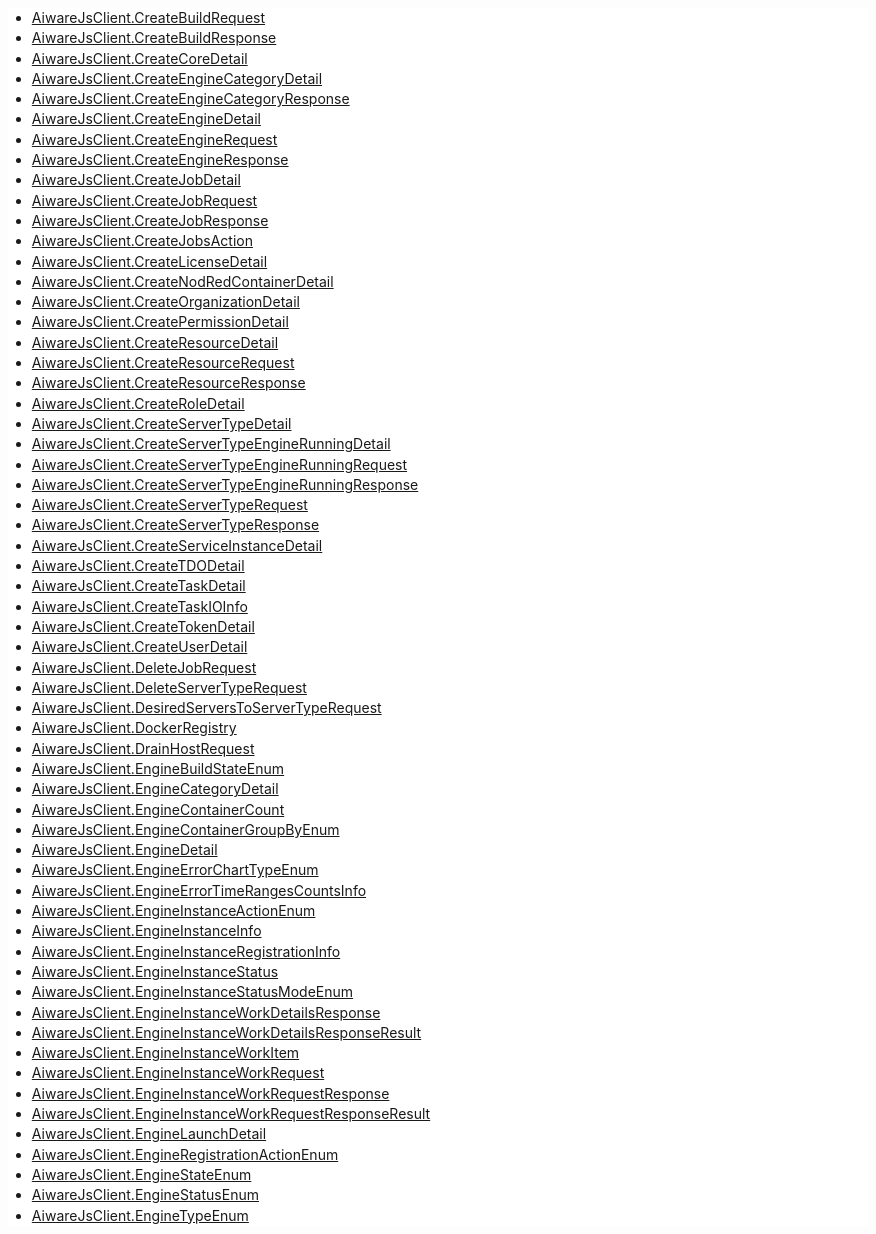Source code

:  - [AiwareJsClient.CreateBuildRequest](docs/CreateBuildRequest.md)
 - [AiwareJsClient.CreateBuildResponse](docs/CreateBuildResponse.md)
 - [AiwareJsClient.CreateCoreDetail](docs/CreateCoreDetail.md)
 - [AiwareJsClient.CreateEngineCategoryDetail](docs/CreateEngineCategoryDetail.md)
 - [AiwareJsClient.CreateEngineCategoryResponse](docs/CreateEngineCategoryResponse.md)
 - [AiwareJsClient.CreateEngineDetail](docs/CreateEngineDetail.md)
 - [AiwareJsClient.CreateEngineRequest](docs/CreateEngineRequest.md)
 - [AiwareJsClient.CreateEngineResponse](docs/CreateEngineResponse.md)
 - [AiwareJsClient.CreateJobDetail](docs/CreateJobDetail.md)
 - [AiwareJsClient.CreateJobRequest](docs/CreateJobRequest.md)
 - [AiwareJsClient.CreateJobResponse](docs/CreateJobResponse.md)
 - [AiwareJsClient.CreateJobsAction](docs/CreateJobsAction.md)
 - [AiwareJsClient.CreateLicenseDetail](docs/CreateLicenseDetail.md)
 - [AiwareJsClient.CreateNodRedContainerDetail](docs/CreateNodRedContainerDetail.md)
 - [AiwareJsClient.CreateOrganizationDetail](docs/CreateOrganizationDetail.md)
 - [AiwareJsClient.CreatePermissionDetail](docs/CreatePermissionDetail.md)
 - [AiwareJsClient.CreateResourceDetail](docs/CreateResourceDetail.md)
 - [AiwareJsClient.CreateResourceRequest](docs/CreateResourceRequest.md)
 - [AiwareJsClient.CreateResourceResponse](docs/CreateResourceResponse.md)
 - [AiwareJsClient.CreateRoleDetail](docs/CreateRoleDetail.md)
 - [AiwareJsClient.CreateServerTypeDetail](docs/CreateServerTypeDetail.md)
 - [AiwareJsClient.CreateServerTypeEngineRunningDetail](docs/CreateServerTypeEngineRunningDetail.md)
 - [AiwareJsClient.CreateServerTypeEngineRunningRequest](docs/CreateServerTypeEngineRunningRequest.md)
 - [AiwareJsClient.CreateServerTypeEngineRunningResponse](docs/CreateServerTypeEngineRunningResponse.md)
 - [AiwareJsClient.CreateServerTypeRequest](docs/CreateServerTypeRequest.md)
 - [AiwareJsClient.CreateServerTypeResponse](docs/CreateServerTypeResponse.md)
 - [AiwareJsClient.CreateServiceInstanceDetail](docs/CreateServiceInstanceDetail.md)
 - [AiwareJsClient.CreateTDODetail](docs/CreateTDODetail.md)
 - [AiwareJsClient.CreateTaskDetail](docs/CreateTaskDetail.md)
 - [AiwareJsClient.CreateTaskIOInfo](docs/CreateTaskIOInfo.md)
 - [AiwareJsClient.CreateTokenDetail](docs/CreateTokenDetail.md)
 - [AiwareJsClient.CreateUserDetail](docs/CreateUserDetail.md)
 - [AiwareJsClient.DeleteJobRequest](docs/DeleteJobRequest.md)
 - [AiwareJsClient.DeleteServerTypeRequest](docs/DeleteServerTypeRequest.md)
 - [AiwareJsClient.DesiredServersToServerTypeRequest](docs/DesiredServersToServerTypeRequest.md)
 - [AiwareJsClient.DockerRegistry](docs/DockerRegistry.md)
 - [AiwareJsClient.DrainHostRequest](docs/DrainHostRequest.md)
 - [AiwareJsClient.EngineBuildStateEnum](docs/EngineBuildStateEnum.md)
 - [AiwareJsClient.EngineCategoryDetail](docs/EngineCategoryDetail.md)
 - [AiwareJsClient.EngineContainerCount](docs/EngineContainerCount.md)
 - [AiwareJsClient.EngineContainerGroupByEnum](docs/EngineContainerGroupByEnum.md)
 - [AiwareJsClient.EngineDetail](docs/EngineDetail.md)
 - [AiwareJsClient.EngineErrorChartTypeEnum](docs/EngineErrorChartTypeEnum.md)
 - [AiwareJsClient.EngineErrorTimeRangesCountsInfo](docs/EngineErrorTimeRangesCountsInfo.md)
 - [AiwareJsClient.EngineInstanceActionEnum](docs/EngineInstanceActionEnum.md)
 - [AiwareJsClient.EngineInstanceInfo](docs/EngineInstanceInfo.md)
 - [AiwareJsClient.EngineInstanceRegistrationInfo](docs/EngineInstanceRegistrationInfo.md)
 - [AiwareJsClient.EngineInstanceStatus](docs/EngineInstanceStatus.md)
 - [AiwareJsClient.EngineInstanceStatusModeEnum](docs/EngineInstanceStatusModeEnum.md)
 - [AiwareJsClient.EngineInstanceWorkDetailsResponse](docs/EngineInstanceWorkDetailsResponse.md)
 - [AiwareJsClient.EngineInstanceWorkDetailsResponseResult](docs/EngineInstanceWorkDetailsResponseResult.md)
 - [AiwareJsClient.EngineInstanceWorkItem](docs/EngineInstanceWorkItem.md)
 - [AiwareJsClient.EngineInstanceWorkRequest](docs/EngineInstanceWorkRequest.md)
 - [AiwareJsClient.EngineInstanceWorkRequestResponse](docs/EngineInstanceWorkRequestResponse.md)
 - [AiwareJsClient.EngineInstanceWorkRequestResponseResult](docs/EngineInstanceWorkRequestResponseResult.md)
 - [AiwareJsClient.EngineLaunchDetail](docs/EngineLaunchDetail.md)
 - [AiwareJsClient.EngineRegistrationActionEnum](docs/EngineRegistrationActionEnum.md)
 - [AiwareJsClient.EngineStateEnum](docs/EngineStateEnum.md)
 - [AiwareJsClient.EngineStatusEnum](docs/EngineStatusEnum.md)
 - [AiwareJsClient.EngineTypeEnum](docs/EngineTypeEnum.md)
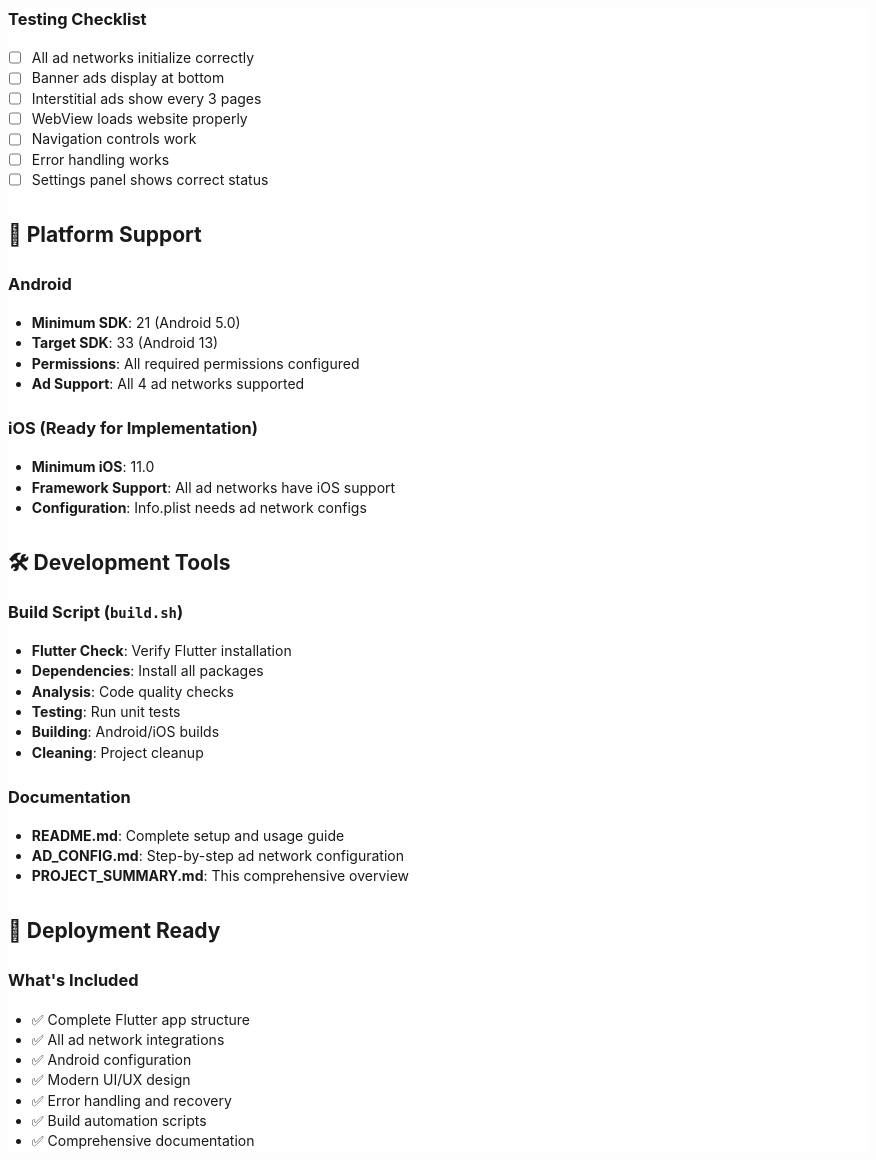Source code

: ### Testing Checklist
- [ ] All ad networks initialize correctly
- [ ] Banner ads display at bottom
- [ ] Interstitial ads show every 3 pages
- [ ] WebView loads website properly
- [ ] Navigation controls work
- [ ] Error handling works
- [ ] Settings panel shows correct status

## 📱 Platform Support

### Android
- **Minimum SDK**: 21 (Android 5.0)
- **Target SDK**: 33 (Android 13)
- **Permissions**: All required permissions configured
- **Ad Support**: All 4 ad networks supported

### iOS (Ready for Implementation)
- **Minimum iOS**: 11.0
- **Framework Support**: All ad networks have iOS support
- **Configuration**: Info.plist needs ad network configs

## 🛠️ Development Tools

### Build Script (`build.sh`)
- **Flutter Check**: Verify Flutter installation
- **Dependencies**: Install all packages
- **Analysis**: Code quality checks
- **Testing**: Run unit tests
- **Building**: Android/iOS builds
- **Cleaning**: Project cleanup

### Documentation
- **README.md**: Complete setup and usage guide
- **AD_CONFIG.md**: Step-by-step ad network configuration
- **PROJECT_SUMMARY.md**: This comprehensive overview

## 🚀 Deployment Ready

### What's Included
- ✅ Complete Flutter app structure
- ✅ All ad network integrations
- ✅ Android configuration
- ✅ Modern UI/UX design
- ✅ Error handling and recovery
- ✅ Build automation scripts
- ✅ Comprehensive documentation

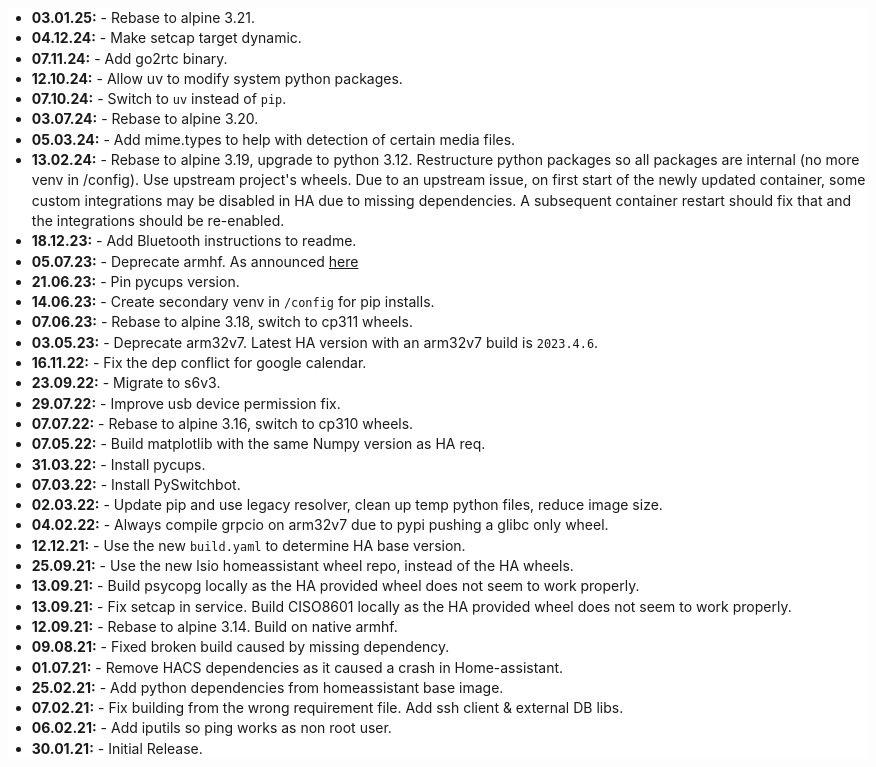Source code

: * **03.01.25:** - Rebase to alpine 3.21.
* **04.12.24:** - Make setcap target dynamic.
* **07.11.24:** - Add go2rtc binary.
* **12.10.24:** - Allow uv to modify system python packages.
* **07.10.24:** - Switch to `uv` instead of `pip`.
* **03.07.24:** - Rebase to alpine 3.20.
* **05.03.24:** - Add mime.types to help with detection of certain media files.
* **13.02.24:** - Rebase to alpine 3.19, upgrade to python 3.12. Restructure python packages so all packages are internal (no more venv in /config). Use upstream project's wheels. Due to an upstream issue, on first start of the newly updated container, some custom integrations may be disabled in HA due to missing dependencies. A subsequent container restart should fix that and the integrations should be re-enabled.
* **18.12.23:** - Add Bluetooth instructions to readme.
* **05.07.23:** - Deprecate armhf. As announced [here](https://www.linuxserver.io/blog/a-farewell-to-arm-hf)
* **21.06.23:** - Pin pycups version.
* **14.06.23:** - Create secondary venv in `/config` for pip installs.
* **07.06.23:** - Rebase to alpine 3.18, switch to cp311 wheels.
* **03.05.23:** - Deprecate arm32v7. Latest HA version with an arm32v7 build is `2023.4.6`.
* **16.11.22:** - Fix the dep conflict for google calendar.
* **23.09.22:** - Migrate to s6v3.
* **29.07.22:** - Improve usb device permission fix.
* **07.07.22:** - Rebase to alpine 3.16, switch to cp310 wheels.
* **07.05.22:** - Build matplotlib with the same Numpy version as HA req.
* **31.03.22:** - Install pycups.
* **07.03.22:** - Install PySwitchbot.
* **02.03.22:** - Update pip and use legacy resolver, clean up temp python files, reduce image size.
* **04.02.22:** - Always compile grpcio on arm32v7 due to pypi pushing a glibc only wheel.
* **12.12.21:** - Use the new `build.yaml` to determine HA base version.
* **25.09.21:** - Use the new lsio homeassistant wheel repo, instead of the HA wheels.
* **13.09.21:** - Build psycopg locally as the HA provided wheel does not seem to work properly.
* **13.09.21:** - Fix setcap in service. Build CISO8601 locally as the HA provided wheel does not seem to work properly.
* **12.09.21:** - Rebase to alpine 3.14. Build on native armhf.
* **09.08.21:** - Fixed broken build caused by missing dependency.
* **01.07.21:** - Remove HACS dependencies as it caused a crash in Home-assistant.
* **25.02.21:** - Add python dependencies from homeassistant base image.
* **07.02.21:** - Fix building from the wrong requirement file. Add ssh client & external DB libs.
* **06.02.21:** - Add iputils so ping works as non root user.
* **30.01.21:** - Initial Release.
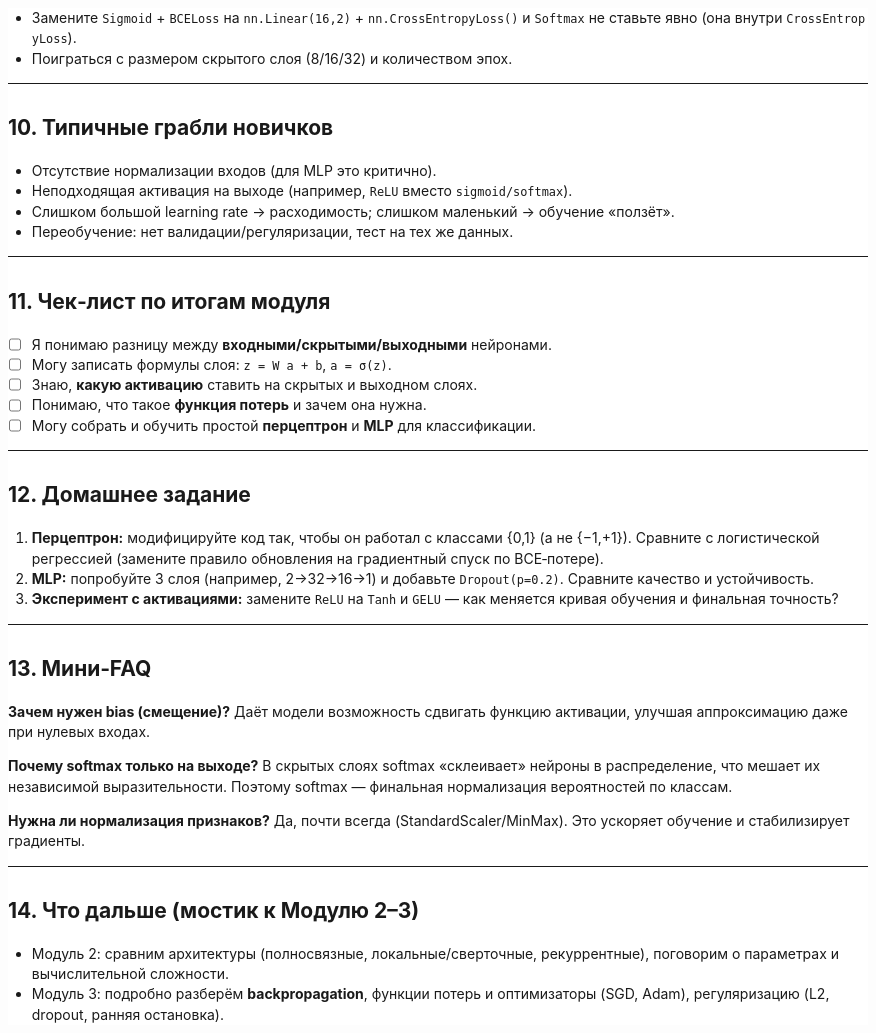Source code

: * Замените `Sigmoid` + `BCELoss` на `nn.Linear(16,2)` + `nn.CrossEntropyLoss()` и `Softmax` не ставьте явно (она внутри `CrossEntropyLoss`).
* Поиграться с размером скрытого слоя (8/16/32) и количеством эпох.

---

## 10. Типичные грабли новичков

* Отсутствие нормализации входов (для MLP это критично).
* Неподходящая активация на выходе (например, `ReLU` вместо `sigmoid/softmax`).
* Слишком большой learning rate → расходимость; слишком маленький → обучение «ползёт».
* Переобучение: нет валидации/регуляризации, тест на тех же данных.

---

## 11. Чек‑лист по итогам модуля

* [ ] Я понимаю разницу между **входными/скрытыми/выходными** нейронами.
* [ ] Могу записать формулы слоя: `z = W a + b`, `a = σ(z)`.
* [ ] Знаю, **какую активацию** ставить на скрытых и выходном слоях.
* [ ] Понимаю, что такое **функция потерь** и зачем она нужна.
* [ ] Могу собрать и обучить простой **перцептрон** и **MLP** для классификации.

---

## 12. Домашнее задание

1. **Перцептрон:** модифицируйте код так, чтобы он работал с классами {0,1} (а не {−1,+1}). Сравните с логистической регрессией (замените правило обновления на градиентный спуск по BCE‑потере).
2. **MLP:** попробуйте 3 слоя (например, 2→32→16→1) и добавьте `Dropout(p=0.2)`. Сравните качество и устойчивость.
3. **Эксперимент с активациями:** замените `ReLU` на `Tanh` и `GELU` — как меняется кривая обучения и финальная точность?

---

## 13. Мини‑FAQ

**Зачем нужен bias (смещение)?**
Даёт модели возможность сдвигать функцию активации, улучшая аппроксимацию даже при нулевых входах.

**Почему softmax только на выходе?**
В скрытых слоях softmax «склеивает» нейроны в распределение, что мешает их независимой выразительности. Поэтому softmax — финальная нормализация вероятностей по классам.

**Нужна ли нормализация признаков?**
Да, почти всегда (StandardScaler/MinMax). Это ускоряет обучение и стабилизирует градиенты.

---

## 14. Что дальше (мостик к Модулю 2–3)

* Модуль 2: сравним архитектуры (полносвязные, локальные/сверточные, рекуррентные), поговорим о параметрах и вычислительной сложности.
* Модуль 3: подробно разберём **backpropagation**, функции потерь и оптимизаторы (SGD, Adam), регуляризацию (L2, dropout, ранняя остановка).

****************************************

WORK TASK :: Reproduce the material from the line holding "## 11. Чек‑лист по итогам модуля" through the final line of the material, inclusive.

ANSWER TO THIS TASK ::
## 11. Чек‑лист по итогам модуля

* [ ] Я понимаю разницу между **входными/скрытыми/выходными** нейронами.
* [ ] Могу записать формулы слоя: `z = W a + b`, `a = σ(z)`.
* [ ] Знаю, **какую активацию** ставить на скрытых и выходном слоях.
* [ ] Понимаю, что такое **функция потерь** и зачем она нужна.
* [ ] Могу собрать и обучить простой **перцептрон** и **MLP** для классификации.

---

## 12. Домашнее задание

1. **Перцептрон:** модифицируйте код так, чтобы он работал с классами {0,1} (а не {−1,+1}). Сравните с логистической регрессией (замените правило обновления на градиентный спуск по BCE‑потере).
2. **MLP:** попробуйте 3 слоя (например, 2→32→16→1) и добавьте `Dropout(p=0.2)`. Сравните качество и устойчивость.
3. **Эксперимент с активациями:** замените `ReLU` на `Tanh` и `GELU` — как меняется кривая обучения и финальная точность?

---

## 13. Мини‑FAQ

**Зачем нужен bias (смещение)?**
Даёт модели возможность сдвигать функцию активации, улучшая аппроксимацию даже при нулевых входах.

**Почему softmax только на выходе?**
В скрытых слоях softmax «склеивает» нейроны в распределение, что мешает их независимой выразительности. Поэтому softmax — финальная нормализация вероятностей по классам.

**Нужна ли нормализация признаков?**
Да, почти всегда (StandardScaler/MinMax). Это ускоряет обучение и стабилизирует градиенты.

---

## 14. Что дальше (мостик к Модулю 2–3)

* Модуль 2: сравним архитектуры (полносвязные, локальные/сверточные, рекуррентные), поговорим о параметрах и вычислительной сложности.
* Модуль 3: подробно разберём **backpropagation**, функции потерь и оптимизаторы (SGD, Adam), регуляризацию (L2, dropout, ранняя остановка).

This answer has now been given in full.